Os povos sedentários têm tendência a ser politeístas, os povos nómadas, ao contrário, são monoteístas. Os Turkana, um povo nómada do norte do Quénia, têm a mesma palavra para designar Céu e Deus. Os mongóis, os turcos e os tártaros, adoravam um deus comum chamado Tengri, o deus do céu azul.

Daqui a intuir que Deus é um ser espiritual, foi um passo muito curto dado pelos Judeus: para eles, Deus era espiritual e estava em toda a parte, dentro da nossa mente e sobretudo no nosso coração, em todo tempo e em todo lugar. É um ser pessoal pois é um Deus de pessoas, de Abraão, Isac e Jacob. Intuíram também que é um Deus criador de tudo e de todos.


Quando Egerton Young primeiro pregou o Evangelho aos peles vermelhas de Saskatchewan a ideia da paternidade de Deus fascinou de imediato estas gentes que até então tinham visto Deus apenas no trovão, no relâmpago e no estrondo de tempestade.

Ao ouvir o missionário invocar a Deus como pai, um velho chefe exclamou: "Ao falares do Grande Espírito como acabas de fazer, será que te ouvi dizer, 'Pai Nosso'?" "Sim," disse Egerton Young. "Isso é muito novo e doce para mim," continuou o chefe. "Nós, índios, nunca vimos o Grande Espírito como Pai. Ouvíamo-lo no trovão ou víamo-lo no raio, na tempestade e nos nevões, e ficávamos aterrorizados com medo.
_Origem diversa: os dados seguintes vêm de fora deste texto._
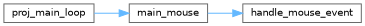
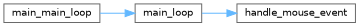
  digraph {
    rankdir=RL
    node [color=grey40 fillcolor=white fontname=Helvetica fontsize=10 shape=box style=filled]
    edge [color=steelblue1 dir=back fontname=Helvetica fontsize=10 labelfontname=Helvetica labelfontsize=10 style=solid]
    n1 [height=0.2 label=handle_mouse_event width=0.4]
-   n2 [height=0.2 label=main_mouse width=0.4]
-   n3 [height=0.2 label=proj_main_loop width=0.4]
+   n2 [height=0.2 label=main_loop width=0.4]
+   n3 [height=0.2 label=main_main_loop width=0.4]
    n1 -> n2
    n2 -> n3
  }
A noção de que o Grande Espírito é nosso Pai, é nova, mas sublime para nós. O velho chefe pausou, parecendo meditar… foi então, que de repente, num vislumbre da glória, a sua face se iluminou como num relâmpago e clamou. " Oh Missionário, disseste que o Grande Espírito é teu Pai?" "Sim", disse Egerton. "E," continuou o chefe, " também afirmas que Ele é Pai dos índios?" "Evidentemente", disse o missionário. "Então", exclamou o ancião, como se tivesse feito a maior descoberta, "tu e eu somos irmãos!"
Barclay commentary of the New Testament

O progresso do monoteísmo em relação ao politeísmo é a união entre os humanos sob um mesmo Deus ao qual podem chamar Pai. A revolução francesa, por muito laica que pareça, não seria possível num país de cosmovisão politeísta como é por exemplo a Índia, onde a existência de vários deuses justifica a existência de castas e os homens não são iguais. A igualdade e a dignidade humanas não coexistem com o politeísmo, são conquista do monoteísmo.